SOURCE DATA Start Marker

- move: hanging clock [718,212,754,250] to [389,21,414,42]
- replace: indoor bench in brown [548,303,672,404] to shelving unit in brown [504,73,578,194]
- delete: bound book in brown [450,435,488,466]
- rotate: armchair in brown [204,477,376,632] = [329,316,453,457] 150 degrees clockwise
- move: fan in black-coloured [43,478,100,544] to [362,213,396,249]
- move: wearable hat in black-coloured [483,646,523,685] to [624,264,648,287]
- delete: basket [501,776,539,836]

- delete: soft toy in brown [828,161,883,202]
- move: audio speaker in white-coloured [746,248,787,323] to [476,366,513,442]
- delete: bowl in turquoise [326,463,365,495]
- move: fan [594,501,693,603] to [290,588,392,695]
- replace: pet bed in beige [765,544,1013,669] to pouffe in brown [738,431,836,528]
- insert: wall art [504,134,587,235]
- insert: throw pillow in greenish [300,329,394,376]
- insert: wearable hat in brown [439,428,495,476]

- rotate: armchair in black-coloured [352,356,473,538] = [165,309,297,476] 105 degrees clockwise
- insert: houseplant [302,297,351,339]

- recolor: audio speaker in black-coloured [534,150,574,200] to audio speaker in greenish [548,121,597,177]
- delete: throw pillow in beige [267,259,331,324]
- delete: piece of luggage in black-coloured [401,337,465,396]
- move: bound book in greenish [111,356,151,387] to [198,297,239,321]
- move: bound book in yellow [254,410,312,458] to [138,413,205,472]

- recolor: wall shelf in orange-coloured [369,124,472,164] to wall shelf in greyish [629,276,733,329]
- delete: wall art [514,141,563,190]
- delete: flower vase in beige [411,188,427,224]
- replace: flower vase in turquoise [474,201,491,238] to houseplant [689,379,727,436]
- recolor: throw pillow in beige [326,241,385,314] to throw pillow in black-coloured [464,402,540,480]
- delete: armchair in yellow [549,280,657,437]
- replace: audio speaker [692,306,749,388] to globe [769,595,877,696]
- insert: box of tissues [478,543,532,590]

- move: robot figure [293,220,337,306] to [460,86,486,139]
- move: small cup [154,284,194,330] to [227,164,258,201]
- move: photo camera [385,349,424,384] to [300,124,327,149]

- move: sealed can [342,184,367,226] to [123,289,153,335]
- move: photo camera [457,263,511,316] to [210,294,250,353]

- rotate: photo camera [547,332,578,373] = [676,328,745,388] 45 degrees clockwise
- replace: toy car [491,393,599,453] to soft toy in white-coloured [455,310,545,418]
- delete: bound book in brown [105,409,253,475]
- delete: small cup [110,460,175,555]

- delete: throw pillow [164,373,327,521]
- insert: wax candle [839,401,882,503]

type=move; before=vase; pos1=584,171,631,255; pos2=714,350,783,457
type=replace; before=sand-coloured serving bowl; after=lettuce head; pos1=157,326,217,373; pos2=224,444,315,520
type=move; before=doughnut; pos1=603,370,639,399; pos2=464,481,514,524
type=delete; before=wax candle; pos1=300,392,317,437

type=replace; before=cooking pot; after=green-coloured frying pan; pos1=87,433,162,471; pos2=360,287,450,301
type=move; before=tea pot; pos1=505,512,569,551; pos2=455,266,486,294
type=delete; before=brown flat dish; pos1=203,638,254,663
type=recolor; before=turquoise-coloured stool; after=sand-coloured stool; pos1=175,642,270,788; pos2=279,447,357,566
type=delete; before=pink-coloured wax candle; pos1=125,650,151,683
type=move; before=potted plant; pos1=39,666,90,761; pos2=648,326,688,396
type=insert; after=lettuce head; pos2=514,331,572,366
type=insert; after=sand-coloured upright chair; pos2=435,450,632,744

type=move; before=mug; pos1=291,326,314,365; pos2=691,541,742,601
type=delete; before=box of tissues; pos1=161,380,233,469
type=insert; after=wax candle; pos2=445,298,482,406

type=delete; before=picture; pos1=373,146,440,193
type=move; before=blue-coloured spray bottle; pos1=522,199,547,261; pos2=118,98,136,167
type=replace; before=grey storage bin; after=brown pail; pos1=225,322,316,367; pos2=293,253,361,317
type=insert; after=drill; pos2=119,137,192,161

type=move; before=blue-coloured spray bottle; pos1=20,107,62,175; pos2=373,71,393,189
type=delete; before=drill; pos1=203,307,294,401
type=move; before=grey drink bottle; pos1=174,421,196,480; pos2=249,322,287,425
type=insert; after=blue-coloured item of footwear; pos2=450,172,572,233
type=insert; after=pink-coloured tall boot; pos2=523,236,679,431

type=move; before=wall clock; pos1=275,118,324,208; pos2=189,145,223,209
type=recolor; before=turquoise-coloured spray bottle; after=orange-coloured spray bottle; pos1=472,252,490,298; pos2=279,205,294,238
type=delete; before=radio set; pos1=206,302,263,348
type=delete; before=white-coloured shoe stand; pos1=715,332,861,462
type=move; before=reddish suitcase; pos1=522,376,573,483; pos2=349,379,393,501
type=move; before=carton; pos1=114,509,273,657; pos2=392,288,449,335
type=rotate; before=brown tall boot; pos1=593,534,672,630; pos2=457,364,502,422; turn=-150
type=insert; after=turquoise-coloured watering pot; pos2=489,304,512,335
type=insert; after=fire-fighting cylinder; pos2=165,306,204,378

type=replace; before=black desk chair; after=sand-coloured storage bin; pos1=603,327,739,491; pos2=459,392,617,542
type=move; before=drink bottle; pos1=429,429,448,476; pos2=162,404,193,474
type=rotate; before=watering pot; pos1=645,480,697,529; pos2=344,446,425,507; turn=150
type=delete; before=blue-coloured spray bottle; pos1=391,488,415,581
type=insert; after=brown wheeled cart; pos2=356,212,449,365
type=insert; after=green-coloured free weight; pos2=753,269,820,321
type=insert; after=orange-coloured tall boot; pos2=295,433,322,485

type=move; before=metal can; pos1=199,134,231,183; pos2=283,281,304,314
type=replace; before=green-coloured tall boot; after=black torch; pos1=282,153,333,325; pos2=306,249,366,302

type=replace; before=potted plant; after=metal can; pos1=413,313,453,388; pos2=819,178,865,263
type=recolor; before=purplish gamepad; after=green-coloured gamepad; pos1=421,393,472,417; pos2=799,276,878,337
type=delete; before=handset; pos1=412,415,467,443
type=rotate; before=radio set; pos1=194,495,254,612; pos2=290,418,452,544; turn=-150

SOURCE DATA End Marker

Return the data from the top line through the bottom line exactly.

- move: hanging clock [718,212,754,250] to [389,21,414,42]
- replace: indoor bench in brown [548,303,672,404] to shelving unit in brown [504,73,578,194]
- delete: bound book in brown [450,435,488,466]
- rotate: armchair in brown [204,477,376,632] = [329,316,453,457] 150 degrees clockwise
- move: fan in black-coloured [43,478,100,544] to [362,213,396,249]
- move: wearable hat in black-coloured [483,646,523,685] to [624,264,648,287]
- delete: basket [501,776,539,836]

- delete: soft toy in brown [828,161,883,202]
- move: audio speaker in white-coloured [746,248,787,323] to [476,366,513,442]
- delete: bowl in turquoise [326,463,365,495]
- move: fan [594,501,693,603] to [290,588,392,695]
- replace: pet bed in beige [765,544,1013,669] to pouffe in brown [738,431,836,528]
- insert: wall art [504,134,587,235]
- insert: throw pillow in greenish [300,329,394,376]
- insert: wearable hat in brown [439,428,495,476]

- rotate: armchair in black-coloured [352,356,473,538] = [165,309,297,476] 105 degrees clockwise
- insert: houseplant [302,297,351,339]

- recolor: audio speaker in black-coloured [534,150,574,200] to audio speaker in greenish [548,121,597,177]
- delete: throw pillow in beige [267,259,331,324]
- delete: piece of luggage in black-coloured [401,337,465,396]
- move: bound book in greenish [111,356,151,387] to [198,297,239,321]
- move: bound book in yellow [254,410,312,458] to [138,413,205,472]

- recolor: wall shelf in orange-coloured [369,124,472,164] to wall shelf in greyish [629,276,733,329]
- delete: wall art [514,141,563,190]
- delete: flower vase in beige [411,188,427,224]
- replace: flower vase in turquoise [474,201,491,238] to houseplant [689,379,727,436]
- recolor: throw pillow in beige [326,241,385,314] to throw pillow in black-coloured [464,402,540,480]
- delete: armchair in yellow [549,280,657,437]
- replace: audio speaker [692,306,749,388] to globe [769,595,877,696]
- insert: box of tissues [478,543,532,590]

- move: robot figure [293,220,337,306] to [460,86,486,139]
- move: small cup [154,284,194,330] to [227,164,258,201]
- move: photo camera [385,349,424,384] to [300,124,327,149]

- move: sealed can [342,184,367,226] to [123,289,153,335]
- move: photo camera [457,263,511,316] to [210,294,250,353]

- rotate: photo camera [547,332,578,373] = [676,328,745,388] 45 degrees clockwise
- replace: toy car [491,393,599,453] to soft toy in white-coloured [455,310,545,418]
- delete: bound book in brown [105,409,253,475]
- delete: small cup [110,460,175,555]

- delete: throw pillow [164,373,327,521]
- insert: wax candle [839,401,882,503]

type=move; before=vase; pos1=584,171,631,255; pos2=714,350,783,457
type=replace; before=sand-coloured serving bowl; after=lettuce head; pos1=157,326,217,373; pos2=224,444,315,520
type=move; before=doughnut; pos1=603,370,639,399; pos2=464,481,514,524
type=delete; before=wax candle; pos1=300,392,317,437

type=replace; before=cooking pot; after=green-coloured frying pan; pos1=87,433,162,471; pos2=360,287,450,301
type=move; before=tea pot; pos1=505,512,569,551; pos2=455,266,486,294
type=delete; before=brown flat dish; pos1=203,638,254,663
type=recolor; before=turquoise-coloured stool; after=sand-coloured stool; pos1=175,642,270,788; pos2=279,447,357,566
type=delete; before=pink-coloured wax candle; pos1=125,650,151,683
type=move; before=potted plant; pos1=39,666,90,761; pos2=648,326,688,396
type=insert; after=lettuce head; pos2=514,331,572,366
type=insert; after=sand-coloured upright chair; pos2=435,450,632,744

type=move; before=mug; pos1=291,326,314,365; pos2=691,541,742,601
type=delete; before=box of tissues; pos1=161,380,233,469
type=insert; after=wax candle; pos2=445,298,482,406

type=delete; before=picture; pos1=373,146,440,193
type=move; before=blue-coloured spray bottle; pos1=522,199,547,261; pos2=118,98,136,167
type=replace; before=grey storage bin; after=brown pail; pos1=225,322,316,367; pos2=293,253,361,317
type=insert; after=drill; pos2=119,137,192,161

type=move; before=blue-coloured spray bottle; pos1=20,107,62,175; pos2=373,71,393,189
type=delete; before=drill; pos1=203,307,294,401
type=move; before=grey drink bottle; pos1=174,421,196,480; pos2=249,322,287,425
type=insert; after=blue-coloured item of footwear; pos2=450,172,572,233
type=insert; after=pink-coloured tall boot; pos2=523,236,679,431

type=move; before=wall clock; pos1=275,118,324,208; pos2=189,145,223,209
type=recolor; before=turquoise-coloured spray bottle; after=orange-coloured spray bottle; pos1=472,252,490,298; pos2=279,205,294,238
type=delete; before=radio set; pos1=206,302,263,348
type=delete; before=white-coloured shoe stand; pos1=715,332,861,462
type=move; before=reddish suitcase; pos1=522,376,573,483; pos2=349,379,393,501
type=move; before=carton; pos1=114,509,273,657; pos2=392,288,449,335
type=rotate; before=brown tall boot; pos1=593,534,672,630; pos2=457,364,502,422; turn=-150
type=insert; after=turquoise-coloured watering pot; pos2=489,304,512,335
type=insert; after=fire-fighting cylinder; pos2=165,306,204,378

type=replace; before=black desk chair; after=sand-coloured storage bin; pos1=603,327,739,491; pos2=459,392,617,542
type=move; before=drink bottle; pos1=429,429,448,476; pos2=162,404,193,474
type=rotate; before=watering pot; pos1=645,480,697,529; pos2=344,446,425,507; turn=150
type=delete; before=blue-coloured spray bottle; pos1=391,488,415,581
type=insert; after=brown wheeled cart; pos2=356,212,449,365
type=insert; after=green-coloured free weight; pos2=753,269,820,321
type=insert; after=orange-coloured tall boot; pos2=295,433,322,485

type=move; before=metal can; pos1=199,134,231,183; pos2=283,281,304,314
type=replace; before=green-coloured tall boot; after=black torch; pos1=282,153,333,325; pos2=306,249,366,302

type=replace; before=potted plant; after=metal can; pos1=413,313,453,388; pos2=819,178,865,263
type=recolor; before=purplish gamepad; after=green-coloured gamepad; pos1=421,393,472,417; pos2=799,276,878,337
type=delete; before=handset; pos1=412,415,467,443
type=rotate; before=radio set; pos1=194,495,254,612; pos2=290,418,452,544; turn=-150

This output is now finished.